[Directions for this task]: Restate all of the following data exactly, keeping any images out of the copy.

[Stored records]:
-- Opening Marker --
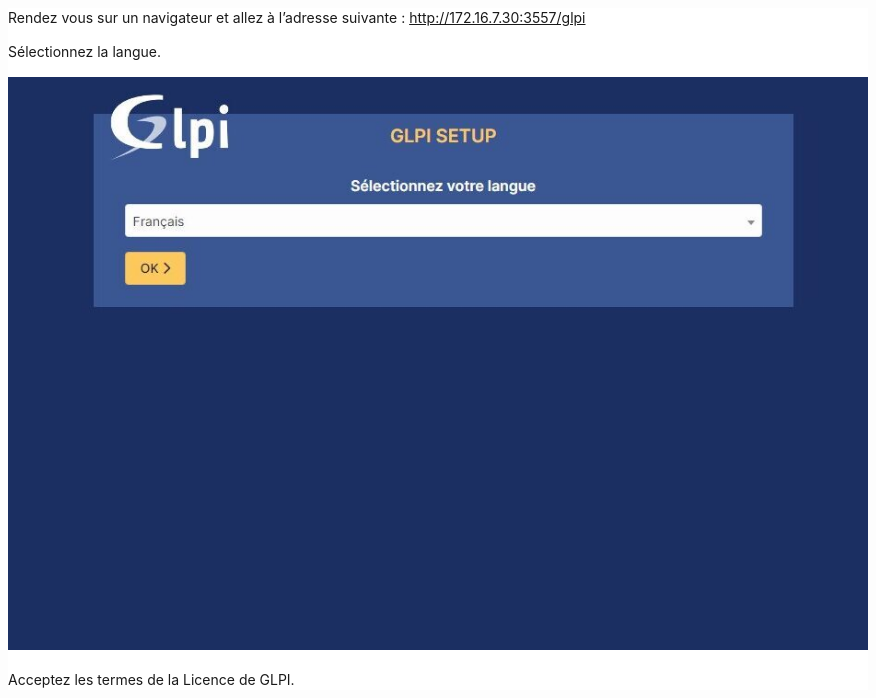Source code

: Rendez vous sur un navigateur et allez à l’adresse suivante : <http://172.16.7.30:3557/glpi>

Sélectionnez la langue.

![sélectionnez la langue](images/install-glpi10-01-edited-1.jpg)

Acceptez les termes de la Licence de GLPI.
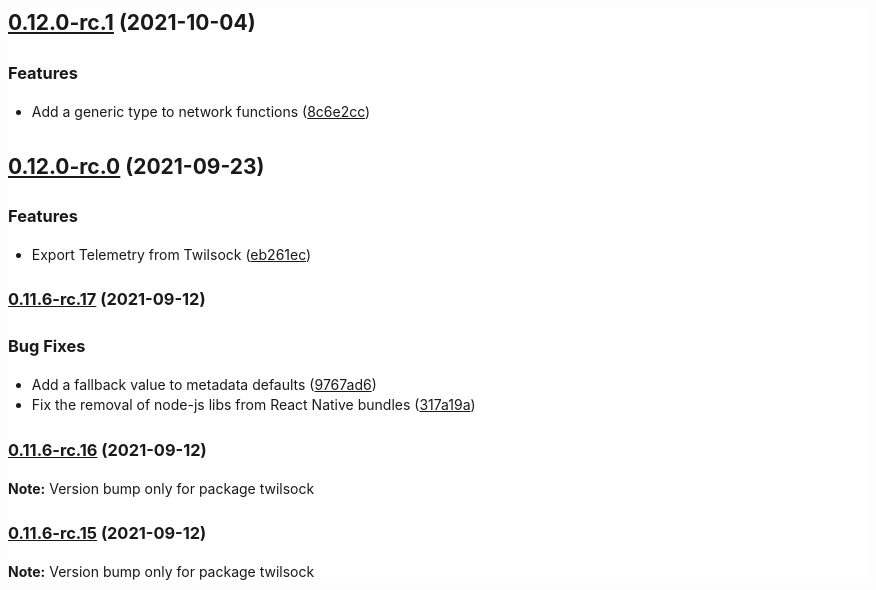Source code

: 
## [0.12.0-rc.1](https://github.com/twilio/rtd-sdk-monorepo-js/compare/twilsock@0.12.0-rc.0...twilsock@0.12.0-rc.1) (2021-10-04)


### Features

* Add a generic type to network functions ([8c6e2cc](https://github.com/twilio/rtd-sdk-monorepo-js/commit/8c6e2ccbc1a9b0f9cc5d16760380c4c088018542))



## [0.12.0-rc.0](https://github.com/twilio/rtd-sdk-monorepo-js/compare/twilsock@0.11.6-rc.17...twilsock@0.12.0-rc.0) (2021-09-23)


### Features

* Export Telemetry from Twilsock ([eb261ec](https://github.com/twilio/rtd-sdk-monorepo-js/commit/eb261ecdb366b6381462c377431735c5c09f1094))



### [0.11.6-rc.17](https://github.com/twilio/rtd-sdk-monorepo-js/compare/twilsock@0.11.6-rc.16...twilsock@0.11.6-rc.17) (2021-09-12)


### Bug Fixes

* Add a fallback value to metadata defaults ([9767ad6](https://github.com/twilio/rtd-sdk-monorepo-js/commit/9767ad674082702c0be97659b09e5977bd7062f8))
* Fix the removal of node-js libs from React Native bundles ([317a19a](https://github.com/twilio/rtd-sdk-monorepo-js/commit/317a19a013e3fe51b67864efab75459dafb312a8))



### [0.11.6-rc.16](https://github.com/twilio/rtd-sdk-monorepo-js/compare/twilsock@0.11.6-rc.15...twilsock@0.11.6-rc.16) (2021-09-12)

**Note:** Version bump only for package twilsock





### [0.11.6-rc.15](https://github.com/twilio/rtd-sdk-monorepo-js/compare/twilsock@0.11.6-rc.14...twilsock@0.11.6-rc.15) (2021-09-12)

**Note:** Version bump only for package twilsock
-- Closing Marker --
[Task answer]:
Source code

: Rendez vous sur un navigateur et allez à l’adresse suivante : <http://172.16.7.30:3557/glpi>

Sélectionnez la langue.

![sélectionnez la langue](images/install-glpi10-01-edited-1.jpg)

Acceptez les termes de la Licence de GLPI.
Source code

: 
## [0.12.0-rc.1](https://github.com/twilio/rtd-sdk-monorepo-js/compare/twilsock@0.12.0-rc.0...twilsock@0.12.0-rc.1) (2021-10-04)


### Features

* Add a generic type to network functions ([8c6e2cc](https://github.com/twilio/rtd-sdk-monorepo-js/commit/8c6e2ccbc1a9b0f9cc5d16760380c4c088018542))



## [0.12.0-rc.0](https://github.com/twilio/rtd-sdk-monorepo-js/compare/twilsock@0.11.6-rc.17...twilsock@0.12.0-rc.0) (2021-09-23)


### Features

* Export Telemetry from Twilsock ([eb261ec](https://github.com/twilio/rtd-sdk-monorepo-js/commit/eb261ecdb366b6381462c377431735c5c09f1094))



### [0.11.6-rc.17](https://github.com/twilio/rtd-sdk-monorepo-js/compare/twilsock@0.11.6-rc.16...twilsock@0.11.6-rc.17) (2021-09-12)


### Bug Fixes

* Add a fallback value to metadata defaults ([9767ad6](https://github.com/twilio/rtd-sdk-monorepo-js/commit/9767ad674082702c0be97659b09e5977bd7062f8))
* Fix the removal of node-js libs from React Native bundles ([317a19a](https://github.com/twilio/rtd-sdk-monorepo-js/commit/317a19a013e3fe51b67864efab75459dafb312a8))



### [0.11.6-rc.16](https://github.com/twilio/rtd-sdk-monorepo-js/compare/twilsock@0.11.6-rc.15...twilsock@0.11.6-rc.16) (2021-09-12)

**Note:** Version bump only for package twilsock





### [0.11.6-rc.15](https://github.com/twilio/rtd-sdk-monorepo-js/compare/twilsock@0.11.6-rc.14...twilsock@0.11.6-rc.15) (2021-09-12)

**Note:** Version bump only for package twilsock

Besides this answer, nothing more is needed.